# Work task
Where does the word "version" appear in the data? Copy every line that holds it.

# Supplied material

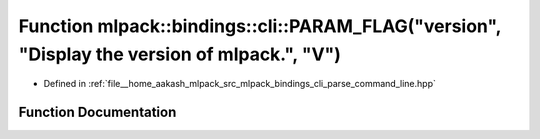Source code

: .. _exhale_function_namespacemlpack_1_1bindings_1_1cli_1af8d2294a81ea5c985b537b7d5b4ecc00:

Function mlpack::bindings::cli::PARAM_FLAG("version", "Display the version of mlpack.", "V")
============================================================================================

- Defined in :ref:`file__home_aakash_mlpack_src_mlpack_bindings_cli_parse_command_line.hpp`


Function Documentation
----------------------


.. doxygenfunction:: mlpack::bindings::cli::PARAM_FLAG("version", "Display the version of mlpack.", "V")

# Answer to this problem
Function mlpack::bindings::cli::PARAM_FLAG("version", "Display the version of mlpack.", "V")
.. doxygenfunction:: mlpack::bindings::cli::PARAM_FLAG("version", "Display the version of mlpack.", "V")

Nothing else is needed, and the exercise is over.